**TRY IT**
Reproduce the lines of the records starting at the one containing "6年樂齡悅讀指南——長者社區閱讀外展" and ending at the one containing "info@alblastweewielers.nl", with "WhatsApp" changed to "Signal" and everything else left as is. Leave the pictures out of your answer.

**TASK MATERIAL**
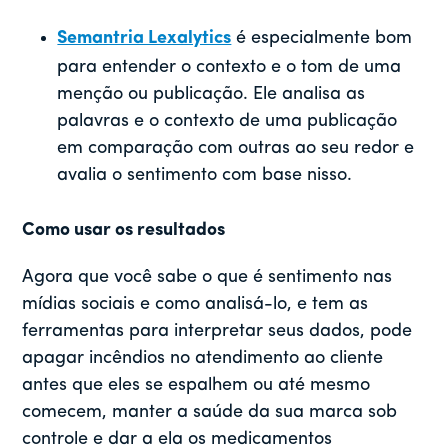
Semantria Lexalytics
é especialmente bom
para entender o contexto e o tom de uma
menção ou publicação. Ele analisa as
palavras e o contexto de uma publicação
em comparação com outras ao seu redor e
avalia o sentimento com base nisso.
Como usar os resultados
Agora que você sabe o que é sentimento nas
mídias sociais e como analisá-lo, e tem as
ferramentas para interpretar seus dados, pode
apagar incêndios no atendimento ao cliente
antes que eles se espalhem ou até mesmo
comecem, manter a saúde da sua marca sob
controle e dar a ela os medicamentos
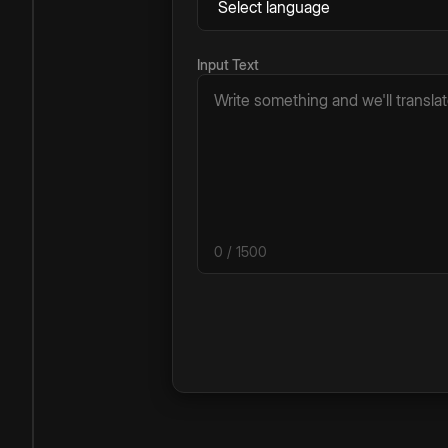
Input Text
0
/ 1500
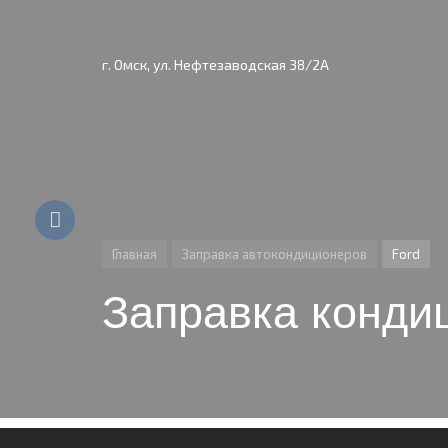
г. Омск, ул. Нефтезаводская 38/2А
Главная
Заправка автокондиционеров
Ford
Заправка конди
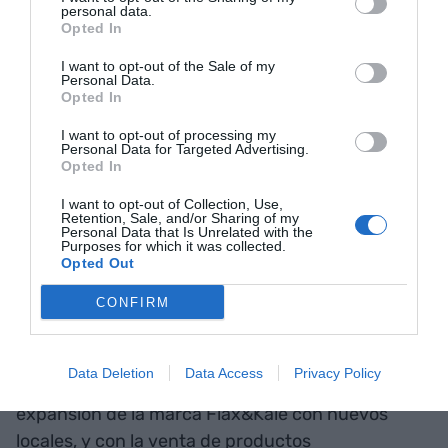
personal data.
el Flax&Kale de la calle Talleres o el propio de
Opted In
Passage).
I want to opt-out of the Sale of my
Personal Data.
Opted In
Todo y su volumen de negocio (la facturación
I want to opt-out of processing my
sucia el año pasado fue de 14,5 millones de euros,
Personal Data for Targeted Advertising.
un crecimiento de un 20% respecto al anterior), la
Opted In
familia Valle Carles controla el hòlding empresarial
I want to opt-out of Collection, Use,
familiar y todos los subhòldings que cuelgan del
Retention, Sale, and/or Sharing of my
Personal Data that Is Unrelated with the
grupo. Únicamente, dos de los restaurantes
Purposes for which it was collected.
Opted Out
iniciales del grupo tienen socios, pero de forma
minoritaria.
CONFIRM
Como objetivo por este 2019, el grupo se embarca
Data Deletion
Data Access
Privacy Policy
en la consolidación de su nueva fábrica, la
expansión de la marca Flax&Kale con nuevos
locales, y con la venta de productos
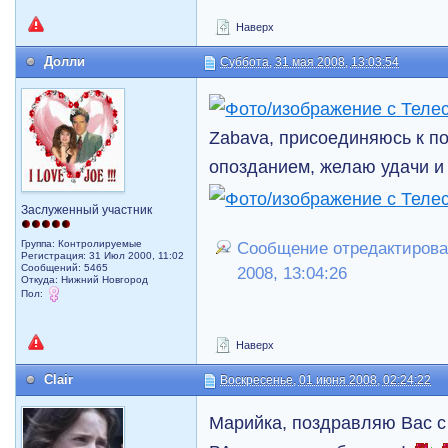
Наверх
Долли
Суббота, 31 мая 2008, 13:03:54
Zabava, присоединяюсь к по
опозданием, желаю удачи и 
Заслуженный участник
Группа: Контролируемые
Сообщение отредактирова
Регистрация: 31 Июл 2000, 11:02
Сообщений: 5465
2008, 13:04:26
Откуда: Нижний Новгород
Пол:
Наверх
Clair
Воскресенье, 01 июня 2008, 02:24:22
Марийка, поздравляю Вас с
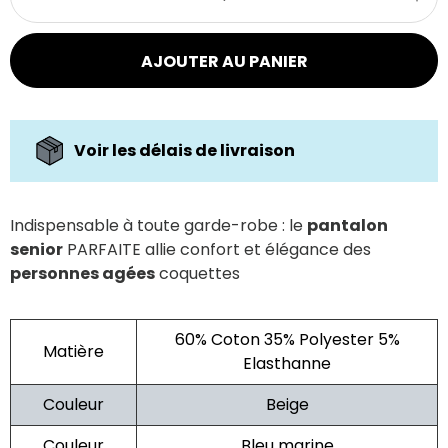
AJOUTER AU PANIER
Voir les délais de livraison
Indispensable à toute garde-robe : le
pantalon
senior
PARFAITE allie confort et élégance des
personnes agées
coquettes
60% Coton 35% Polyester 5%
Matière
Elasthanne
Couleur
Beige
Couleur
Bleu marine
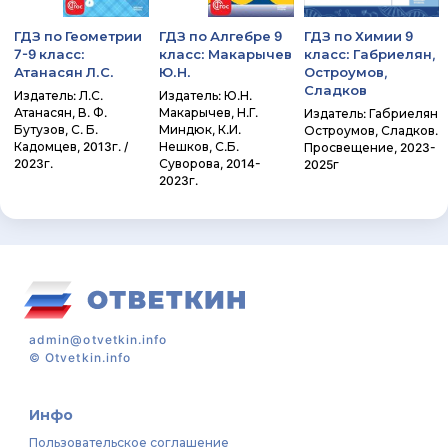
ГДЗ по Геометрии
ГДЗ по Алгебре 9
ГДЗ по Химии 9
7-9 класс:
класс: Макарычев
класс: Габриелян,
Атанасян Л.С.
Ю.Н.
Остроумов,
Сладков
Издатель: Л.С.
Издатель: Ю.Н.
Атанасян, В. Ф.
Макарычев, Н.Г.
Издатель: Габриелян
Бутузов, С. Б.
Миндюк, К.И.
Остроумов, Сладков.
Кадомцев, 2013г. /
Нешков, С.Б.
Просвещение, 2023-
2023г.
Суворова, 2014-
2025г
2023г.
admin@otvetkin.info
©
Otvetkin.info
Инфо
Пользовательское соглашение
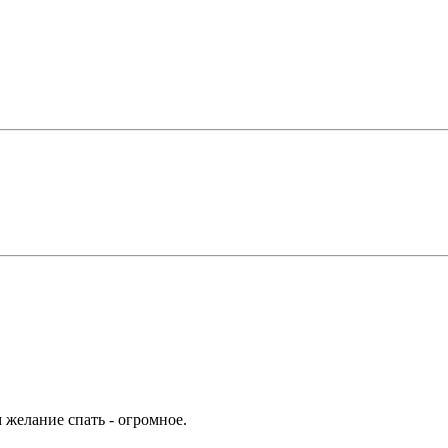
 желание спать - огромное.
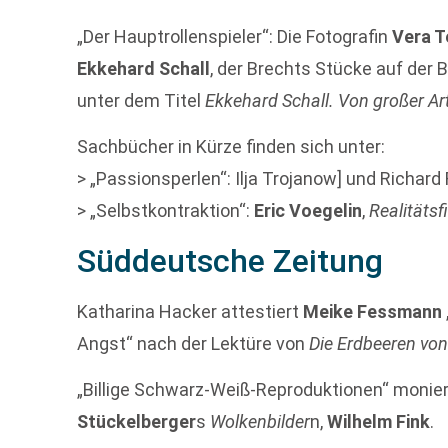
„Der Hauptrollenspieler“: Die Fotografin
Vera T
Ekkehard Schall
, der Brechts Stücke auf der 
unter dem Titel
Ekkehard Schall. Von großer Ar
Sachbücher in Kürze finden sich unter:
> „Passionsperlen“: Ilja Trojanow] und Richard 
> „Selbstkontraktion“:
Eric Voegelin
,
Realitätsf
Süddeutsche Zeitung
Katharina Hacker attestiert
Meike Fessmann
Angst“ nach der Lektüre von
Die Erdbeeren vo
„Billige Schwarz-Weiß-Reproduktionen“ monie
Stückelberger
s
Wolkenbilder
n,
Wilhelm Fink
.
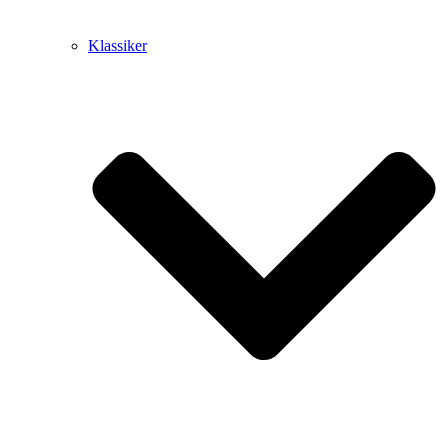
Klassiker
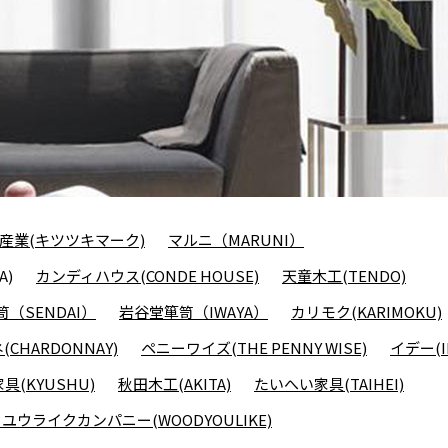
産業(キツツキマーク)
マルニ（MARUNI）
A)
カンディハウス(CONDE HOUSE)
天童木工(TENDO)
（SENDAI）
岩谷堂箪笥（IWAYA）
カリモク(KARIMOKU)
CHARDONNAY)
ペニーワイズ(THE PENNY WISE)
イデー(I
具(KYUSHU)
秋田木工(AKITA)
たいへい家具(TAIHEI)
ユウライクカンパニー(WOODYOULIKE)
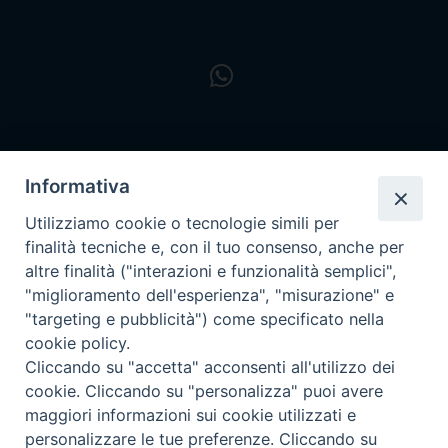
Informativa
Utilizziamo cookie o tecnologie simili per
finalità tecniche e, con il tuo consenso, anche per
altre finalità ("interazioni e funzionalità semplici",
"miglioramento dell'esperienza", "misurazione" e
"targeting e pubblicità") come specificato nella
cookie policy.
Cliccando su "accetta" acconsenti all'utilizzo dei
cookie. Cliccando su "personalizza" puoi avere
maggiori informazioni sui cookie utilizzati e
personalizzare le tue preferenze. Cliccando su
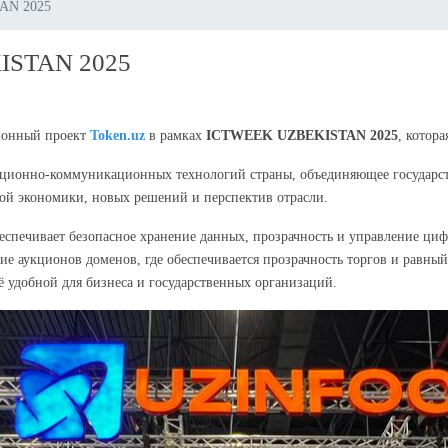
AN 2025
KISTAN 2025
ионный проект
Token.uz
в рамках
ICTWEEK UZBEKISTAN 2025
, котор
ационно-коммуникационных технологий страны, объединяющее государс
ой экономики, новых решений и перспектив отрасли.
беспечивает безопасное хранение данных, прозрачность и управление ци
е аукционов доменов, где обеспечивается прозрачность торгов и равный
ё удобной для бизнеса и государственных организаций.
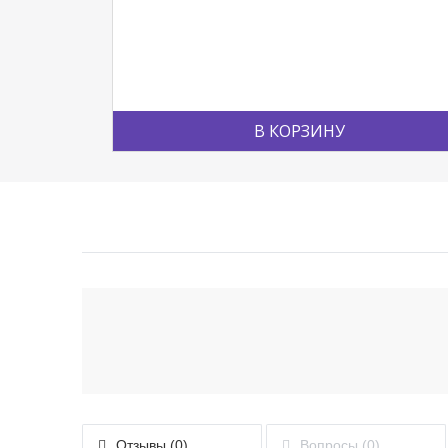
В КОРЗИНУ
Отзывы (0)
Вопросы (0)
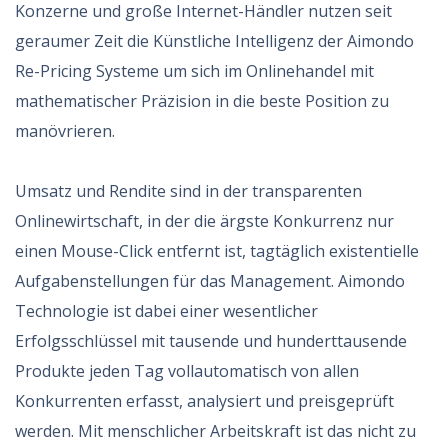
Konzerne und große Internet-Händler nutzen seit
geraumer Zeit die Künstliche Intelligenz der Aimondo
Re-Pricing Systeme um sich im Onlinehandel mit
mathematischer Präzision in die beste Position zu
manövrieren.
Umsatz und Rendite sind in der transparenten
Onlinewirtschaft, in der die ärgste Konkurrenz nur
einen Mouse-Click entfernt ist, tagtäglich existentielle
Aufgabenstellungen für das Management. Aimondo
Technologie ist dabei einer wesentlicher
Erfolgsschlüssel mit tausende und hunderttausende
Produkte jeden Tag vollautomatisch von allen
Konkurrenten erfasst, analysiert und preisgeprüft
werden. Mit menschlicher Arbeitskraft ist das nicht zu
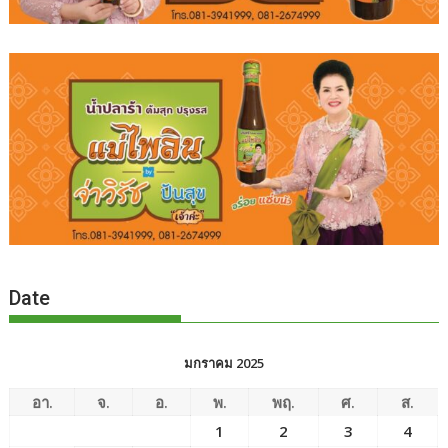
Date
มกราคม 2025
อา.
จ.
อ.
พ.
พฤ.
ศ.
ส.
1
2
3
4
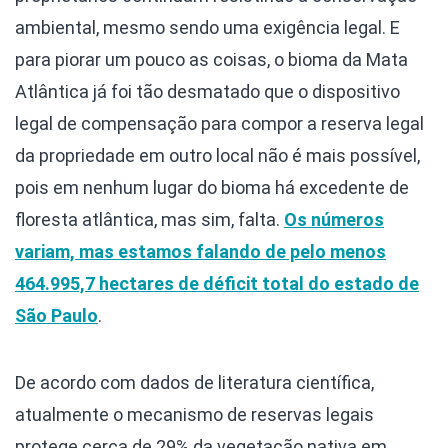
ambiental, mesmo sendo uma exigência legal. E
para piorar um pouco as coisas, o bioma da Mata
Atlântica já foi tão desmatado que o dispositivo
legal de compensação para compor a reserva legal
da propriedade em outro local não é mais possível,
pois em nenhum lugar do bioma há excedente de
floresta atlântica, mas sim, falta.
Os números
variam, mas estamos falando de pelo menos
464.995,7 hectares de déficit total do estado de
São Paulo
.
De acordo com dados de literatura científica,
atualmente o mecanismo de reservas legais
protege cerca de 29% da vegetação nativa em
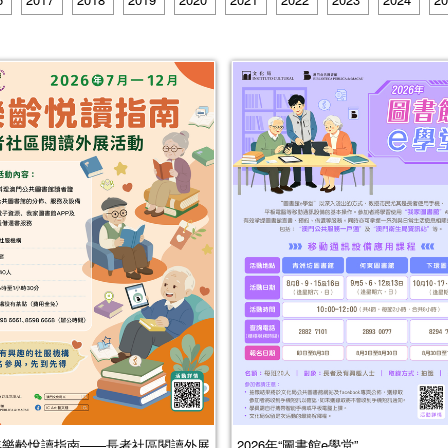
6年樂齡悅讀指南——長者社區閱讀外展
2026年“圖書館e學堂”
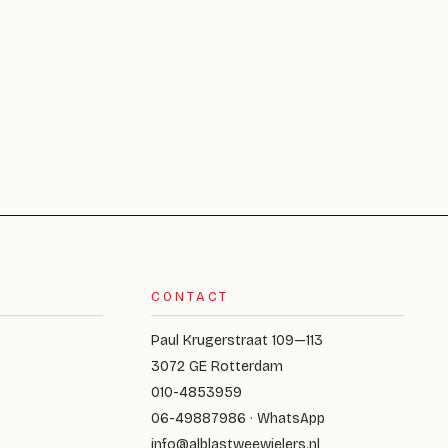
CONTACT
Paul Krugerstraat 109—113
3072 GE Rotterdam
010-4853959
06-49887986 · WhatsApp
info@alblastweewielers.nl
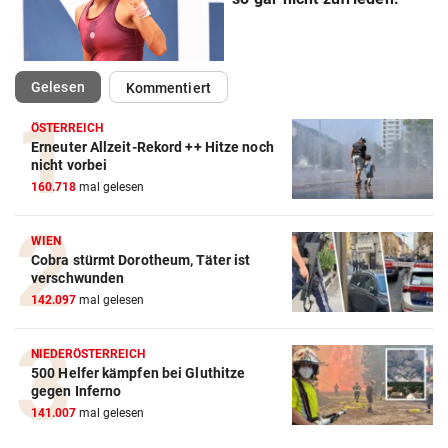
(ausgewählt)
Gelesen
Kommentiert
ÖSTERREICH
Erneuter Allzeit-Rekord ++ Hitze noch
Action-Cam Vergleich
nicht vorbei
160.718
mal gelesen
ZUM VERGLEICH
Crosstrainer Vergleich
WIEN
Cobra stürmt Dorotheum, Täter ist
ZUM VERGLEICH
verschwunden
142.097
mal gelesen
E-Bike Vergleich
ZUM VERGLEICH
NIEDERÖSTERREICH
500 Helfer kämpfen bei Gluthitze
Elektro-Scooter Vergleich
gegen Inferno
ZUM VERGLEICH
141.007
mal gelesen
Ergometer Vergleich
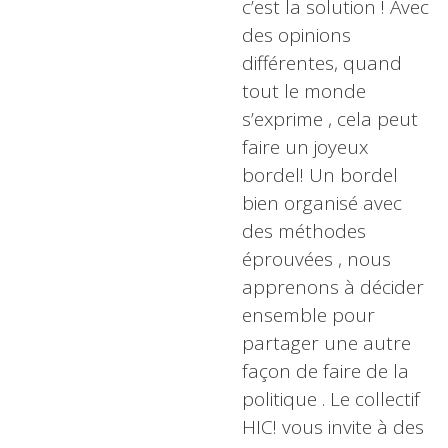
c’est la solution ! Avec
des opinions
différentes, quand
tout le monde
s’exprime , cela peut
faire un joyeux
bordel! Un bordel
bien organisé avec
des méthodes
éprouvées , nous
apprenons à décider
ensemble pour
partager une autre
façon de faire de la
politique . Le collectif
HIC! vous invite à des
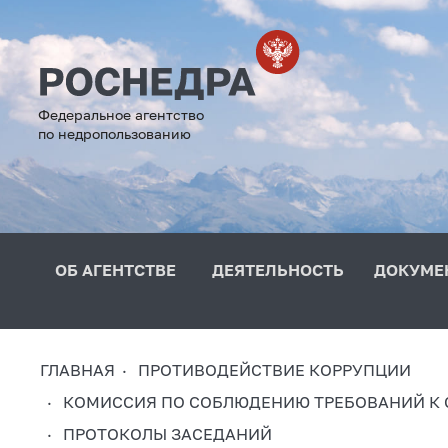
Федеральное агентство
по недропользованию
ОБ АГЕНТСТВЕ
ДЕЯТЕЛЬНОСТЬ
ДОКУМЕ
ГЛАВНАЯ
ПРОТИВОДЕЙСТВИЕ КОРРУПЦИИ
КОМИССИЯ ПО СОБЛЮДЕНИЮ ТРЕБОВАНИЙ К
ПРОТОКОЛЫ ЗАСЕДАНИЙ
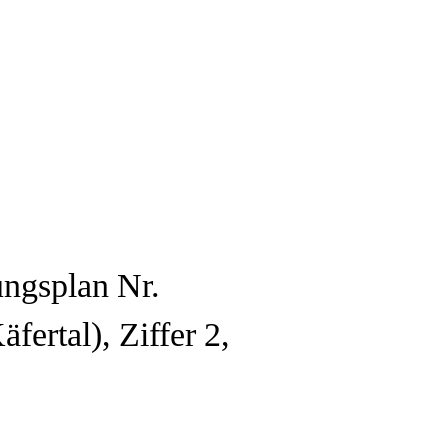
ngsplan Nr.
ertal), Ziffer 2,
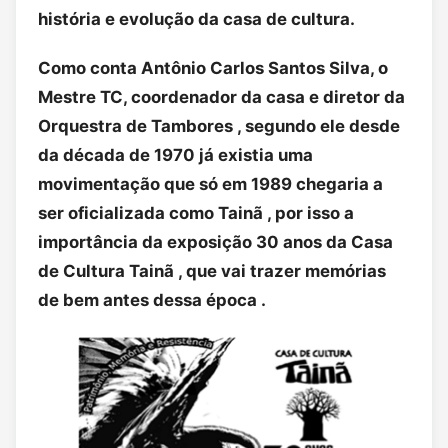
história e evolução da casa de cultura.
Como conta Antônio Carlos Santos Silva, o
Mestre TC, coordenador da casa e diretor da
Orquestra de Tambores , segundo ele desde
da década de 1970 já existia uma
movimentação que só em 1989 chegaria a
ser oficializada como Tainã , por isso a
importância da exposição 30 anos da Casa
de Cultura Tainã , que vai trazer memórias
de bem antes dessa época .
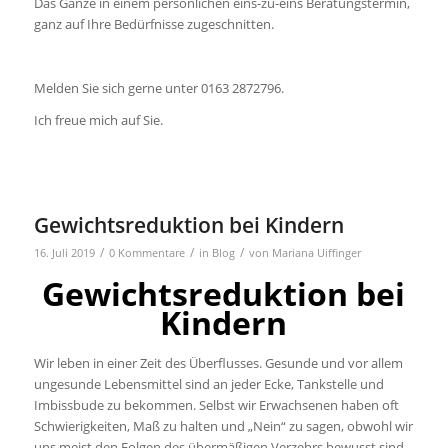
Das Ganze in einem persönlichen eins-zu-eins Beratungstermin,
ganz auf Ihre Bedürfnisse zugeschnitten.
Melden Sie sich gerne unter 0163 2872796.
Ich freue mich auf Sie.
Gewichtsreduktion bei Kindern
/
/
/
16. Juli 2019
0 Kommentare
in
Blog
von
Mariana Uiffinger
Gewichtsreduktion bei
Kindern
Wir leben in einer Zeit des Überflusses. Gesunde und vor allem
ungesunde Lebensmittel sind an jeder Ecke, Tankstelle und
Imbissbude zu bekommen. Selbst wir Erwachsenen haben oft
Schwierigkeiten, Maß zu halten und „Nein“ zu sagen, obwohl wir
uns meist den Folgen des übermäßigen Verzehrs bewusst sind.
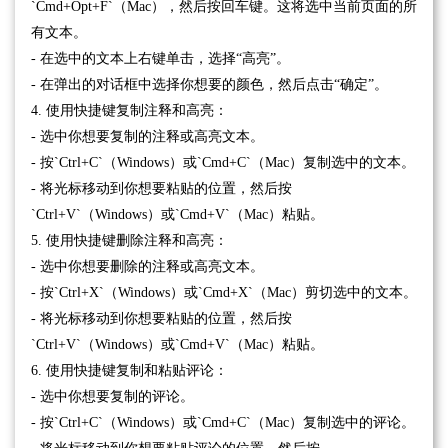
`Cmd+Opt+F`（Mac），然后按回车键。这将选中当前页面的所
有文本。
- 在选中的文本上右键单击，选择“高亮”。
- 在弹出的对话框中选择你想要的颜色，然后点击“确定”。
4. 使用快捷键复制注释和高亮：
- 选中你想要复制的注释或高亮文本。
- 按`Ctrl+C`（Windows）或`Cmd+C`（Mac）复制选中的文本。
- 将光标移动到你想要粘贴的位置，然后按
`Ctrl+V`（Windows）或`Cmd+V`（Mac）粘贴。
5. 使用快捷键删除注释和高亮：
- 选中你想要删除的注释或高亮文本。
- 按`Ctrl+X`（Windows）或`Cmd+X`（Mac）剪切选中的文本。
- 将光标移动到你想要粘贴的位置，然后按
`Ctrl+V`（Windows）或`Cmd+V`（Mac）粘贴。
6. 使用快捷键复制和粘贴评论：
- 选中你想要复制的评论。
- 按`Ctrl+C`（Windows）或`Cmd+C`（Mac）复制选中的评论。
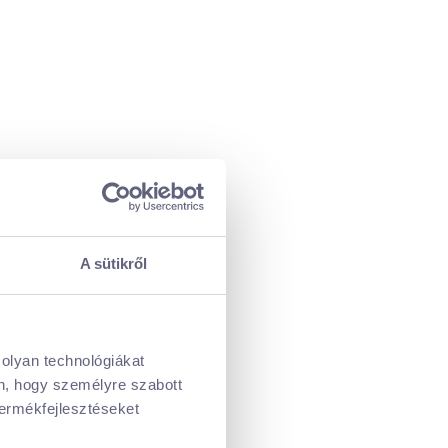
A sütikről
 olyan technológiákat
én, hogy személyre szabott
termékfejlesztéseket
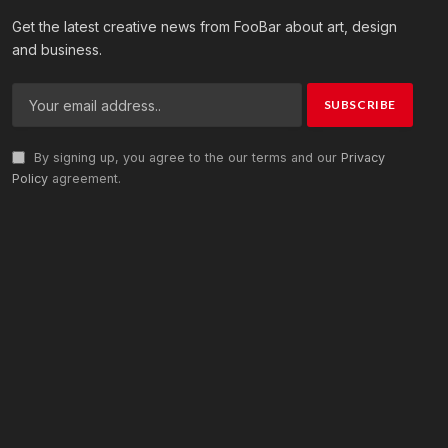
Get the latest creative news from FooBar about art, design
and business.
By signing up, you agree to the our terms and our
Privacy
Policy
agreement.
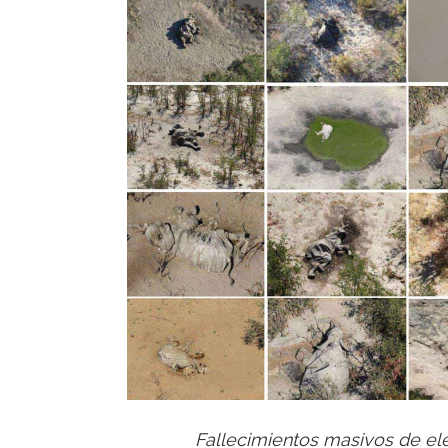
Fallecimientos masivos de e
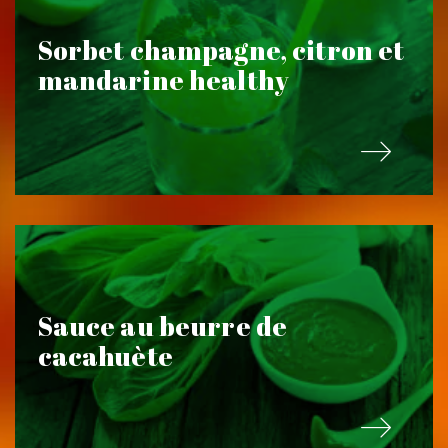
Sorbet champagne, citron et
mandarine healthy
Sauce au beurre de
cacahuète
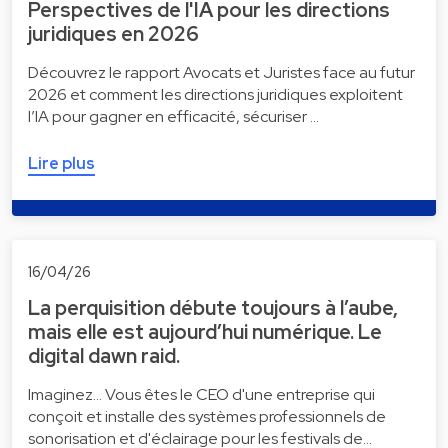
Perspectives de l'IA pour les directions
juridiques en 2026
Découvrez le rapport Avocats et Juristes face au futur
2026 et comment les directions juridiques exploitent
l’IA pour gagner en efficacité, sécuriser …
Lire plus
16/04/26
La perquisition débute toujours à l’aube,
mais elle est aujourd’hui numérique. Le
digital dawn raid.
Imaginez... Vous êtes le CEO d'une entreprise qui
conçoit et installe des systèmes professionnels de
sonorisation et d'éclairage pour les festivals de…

**ANSWER SECTION**
6年樂齡悅讀指南——長者社區閱讀外展
2026年“圖書館e學堂”
CONTACT
Paul Krugerstraat 109—113
3072 GE Rotterdam
010-4853959
06-49887986 · Signal
info@alblastweewielers.nl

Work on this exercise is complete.